2024 Author: Howard Calhoun | [email protected]. Last modified: 2023-12-17 10:16
Bank interest appeared with the advent of banks. Although in ancient times there was a practice of lending something with a requirement to return a larger amount of the product. It must be said that the ancient philosophers did not approve of usury, because. believed that money has no value of its own, because it was not there at the time of the Creation of the world by the Almighty. And what has no intrinsic value can be transferred free of charge to another person without loss to the original owner. The tradition of treating one of the most common banking operations in this way has been preserved in Islamic culture. In its modern form, bank interest began to exist in the 17th century, when trade among the middle class was actively developing.

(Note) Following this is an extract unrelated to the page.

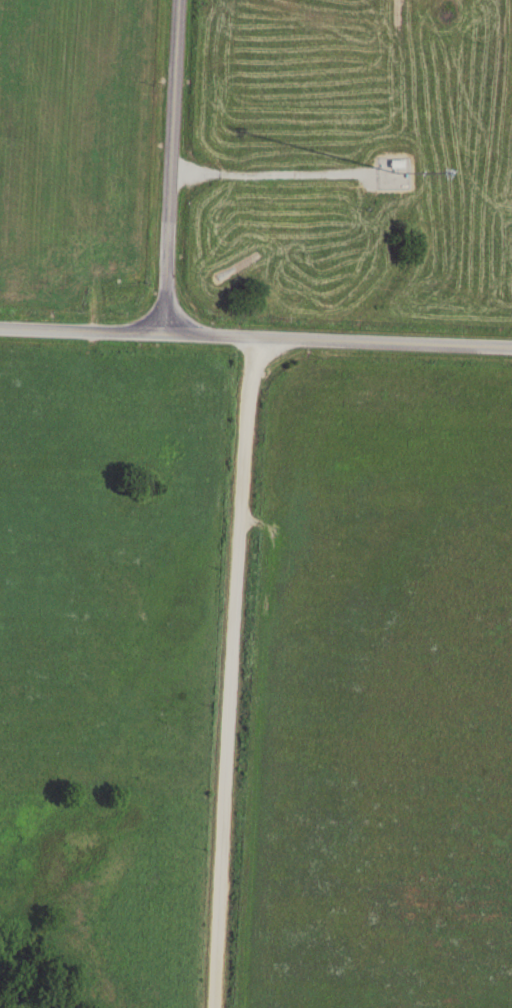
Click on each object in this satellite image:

Many economic processes depend on the value of this parameter. But keep in mind that bank interest is a fairly broad concept. There are at least three varieties of it:
- interest rate on deposits and deposits, which the bank pays to the one who placed his funds in a credit institution;
- interest on loans that must be paid by the one who borrowed from the bank;
- interest oninterbank loans, which banks pay each other when they place temporarily free cash.

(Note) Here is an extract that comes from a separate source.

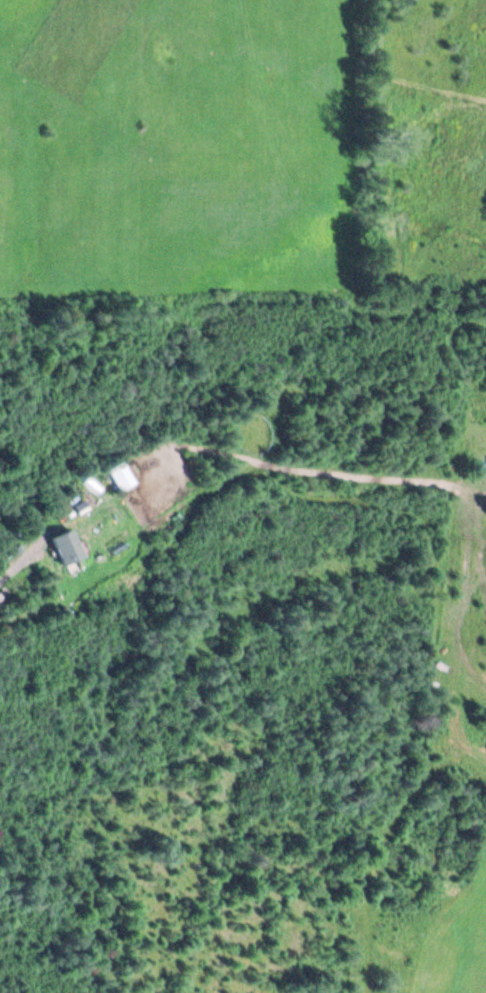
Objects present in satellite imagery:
building: (118, 473)
building: (62, 544)
road: (16, 561)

It is believed that high bank interest has a negative impact, because. it reduces business activity by increasing the cost of capital. For those who place funds on deposit, this may be good. But this increases lending rates, reduces the number of individuals and organizations that would like to take out a loan from a bank, which ultimately leads to lower deposit rates.
When the bank interest rate decreases, all participants in economic processes can receive more inexpensive money that is invested in the creation of production capacities, stimulate trade processes, which leads to more jobs, more production, collection of more taxes while the same rates, etc. Therefore, the state has long sought to regulate these processes by influencing the discount rate, tax legislation and the system of deposit insurance of the population.
Bank interest on deposits is calculated on the basis of the terms of the agreement, which may include the payment of interest at the end of the term of the deposit or the payment of interest, for example, quarterly until the end of the deposit. Interest is calculated differently if, for example, they are accrued monthly and are not withdrawn. In the simplest case, to determine the income on the deposit, you need to multiply the deposit amount by (1 +interest rate / 100deposit time in days / 365 days a year).
The interest that a client pays to a financial institution on a loan also depends on a number of reasons, including the method of returning the amount taken and the interest. They can be returned jointly (percentage and part of the loan is paid), by the annuity method (return in equal installments) and payment of the principal amount of the loan only at the time of repayment. Here it is interesting that with the same interest rate and different methods of accrual, the total amount paid to the bank may vary slightly.